Below are some records; quote exactly the lines from the one that contains "hfov_deg: 32.3" through the one that contains "focal_mm: 32.5", inclusive, and no others.

=== Begin Enclosure ===

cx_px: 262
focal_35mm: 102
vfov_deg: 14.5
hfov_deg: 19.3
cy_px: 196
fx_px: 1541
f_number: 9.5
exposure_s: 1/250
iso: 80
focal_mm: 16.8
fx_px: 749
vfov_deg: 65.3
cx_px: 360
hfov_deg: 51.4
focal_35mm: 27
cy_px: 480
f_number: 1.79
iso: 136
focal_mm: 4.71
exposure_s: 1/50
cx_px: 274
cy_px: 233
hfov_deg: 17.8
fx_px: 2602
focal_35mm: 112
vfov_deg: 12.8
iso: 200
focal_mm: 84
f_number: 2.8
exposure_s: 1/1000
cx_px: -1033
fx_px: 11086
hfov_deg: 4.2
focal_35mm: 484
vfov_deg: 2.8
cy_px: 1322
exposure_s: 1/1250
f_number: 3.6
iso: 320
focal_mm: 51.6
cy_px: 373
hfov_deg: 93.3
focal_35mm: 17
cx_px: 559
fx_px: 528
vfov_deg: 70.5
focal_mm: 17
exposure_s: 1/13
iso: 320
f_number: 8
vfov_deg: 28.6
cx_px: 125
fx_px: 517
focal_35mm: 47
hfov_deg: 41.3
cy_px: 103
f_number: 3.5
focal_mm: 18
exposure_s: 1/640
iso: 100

=== End Enclosure ===
=== Begin Enclosure ===

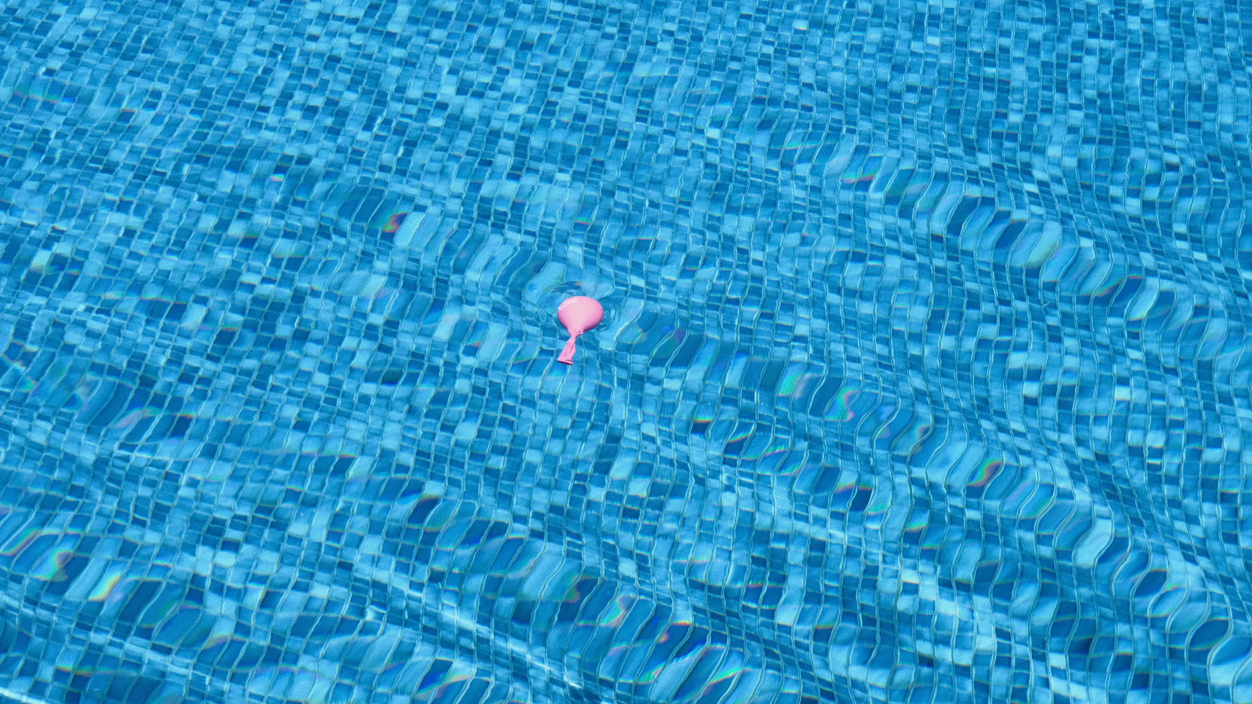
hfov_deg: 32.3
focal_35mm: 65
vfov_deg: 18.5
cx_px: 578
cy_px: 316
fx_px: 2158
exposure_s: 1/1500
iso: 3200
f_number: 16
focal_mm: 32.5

=== End Enclosure ===

**Task solution:**
hfov_deg: 32.3
focal_35mm: 65
vfov_deg: 18.5
cx_px: 578
cy_px: 316
fx_px: 2158
exposure_s: 1/1500
iso: 3200
f_number: 16
focal_mm: 32.5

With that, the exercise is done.